On the surface, the Jokowi Government appears to have made some sensible decisions in recent months, including ending fuel subsidies, dissolving 100 unnecessary Government bodies and relaxing visa requirements for foreign visitors from 30 countries (not Australia).

Under closer scrutiny, however, many of the economic policies of the new government have been wildly unwise. The implementation of the removal of fuel subsidies was a disaster (rather than allowing the price to rise to market value, the government removed the subsidy but left the price ceiling on fuel, forcing petrol companies to bear the difference in cost), the cuts to road toll fees have damaged profitability and scared off investors, price controls on cement which have all but killed the industry and, most recently, significant price controls on staple foods which will continue to distort the market for months to come. All of this has culminated with the steady decline in value of the rupiah, which recently hit its worst level since the 1998 Asian Financial Crisis.

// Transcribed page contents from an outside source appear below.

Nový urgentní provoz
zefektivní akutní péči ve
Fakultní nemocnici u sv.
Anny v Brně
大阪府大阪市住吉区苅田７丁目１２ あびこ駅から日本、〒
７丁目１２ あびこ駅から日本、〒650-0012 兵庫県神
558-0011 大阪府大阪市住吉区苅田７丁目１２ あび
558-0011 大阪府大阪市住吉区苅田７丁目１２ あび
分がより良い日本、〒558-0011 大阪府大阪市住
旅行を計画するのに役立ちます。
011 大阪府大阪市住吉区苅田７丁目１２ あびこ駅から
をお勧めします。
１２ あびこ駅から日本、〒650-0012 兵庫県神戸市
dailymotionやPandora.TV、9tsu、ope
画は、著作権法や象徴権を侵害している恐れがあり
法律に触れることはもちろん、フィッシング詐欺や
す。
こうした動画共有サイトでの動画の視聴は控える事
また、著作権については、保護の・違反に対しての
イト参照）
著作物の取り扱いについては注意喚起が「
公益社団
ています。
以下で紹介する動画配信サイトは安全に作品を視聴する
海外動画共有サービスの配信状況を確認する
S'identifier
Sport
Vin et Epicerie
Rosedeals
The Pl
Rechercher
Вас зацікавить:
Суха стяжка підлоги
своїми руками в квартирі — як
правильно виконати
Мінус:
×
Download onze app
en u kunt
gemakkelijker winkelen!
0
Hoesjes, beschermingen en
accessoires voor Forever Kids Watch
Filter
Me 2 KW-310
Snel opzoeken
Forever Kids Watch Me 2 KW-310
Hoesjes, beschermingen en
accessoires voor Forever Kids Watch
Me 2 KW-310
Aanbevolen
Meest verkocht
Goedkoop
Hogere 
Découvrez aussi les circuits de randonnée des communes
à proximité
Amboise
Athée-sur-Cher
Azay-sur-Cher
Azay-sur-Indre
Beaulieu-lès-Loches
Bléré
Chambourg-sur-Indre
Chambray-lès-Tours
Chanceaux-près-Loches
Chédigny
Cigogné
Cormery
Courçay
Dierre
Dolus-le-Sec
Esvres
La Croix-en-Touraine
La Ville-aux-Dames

I chose to study Indonesian, and spend 12 months living in Indonesia, because I have faith in the future of the Australia – Indonesia relationship. Both Governments provide funding to encourage students to study in their neighbouring countries, among a range of other policies designed to ensure goodwill and strong bilateral ties. Despite significant cultural differences, the tourism trade between the two countries has never been stronger.

In order to cement a meaningful, lasting relationship between the two countries, our economies must become further intertwined. My fear is that excessive government intervention in the market, in the form of import quotas and price controls, will ruin the credibility of Indonesia’s economy. Unless Indonesia can provide opportunities for realistic and reliable trade and investment, my generation of Australians will continue to see their neighbouring country as nothing more than a cheap holiday destination.

Economic policy is a complex and multi-faceted field, and answers to economic problems are not always straightforward. Jokowi is constantly forced to consider not just the economy, but also a range of political factors in all his decisions – tensions within his own party, the composition of the Parliament, domestic popularity and also overseas perceptions. The solution to the beef problem, however, is simple – reinstate a higher quota on imported Australian beef next quarter, which will improve bilateral trade relations with Australia and keep domestic meat prices low – a win-win solution.

Rebecca Lawrence is a third year Economics and Indonesian Language student from the University of Western Australia. After spending one semester studying in Indonesia in 2014, Rebecca has returned to Yogyakarta on an Australian Government New Colombo Plan Scholarship for Semester 2, 2015.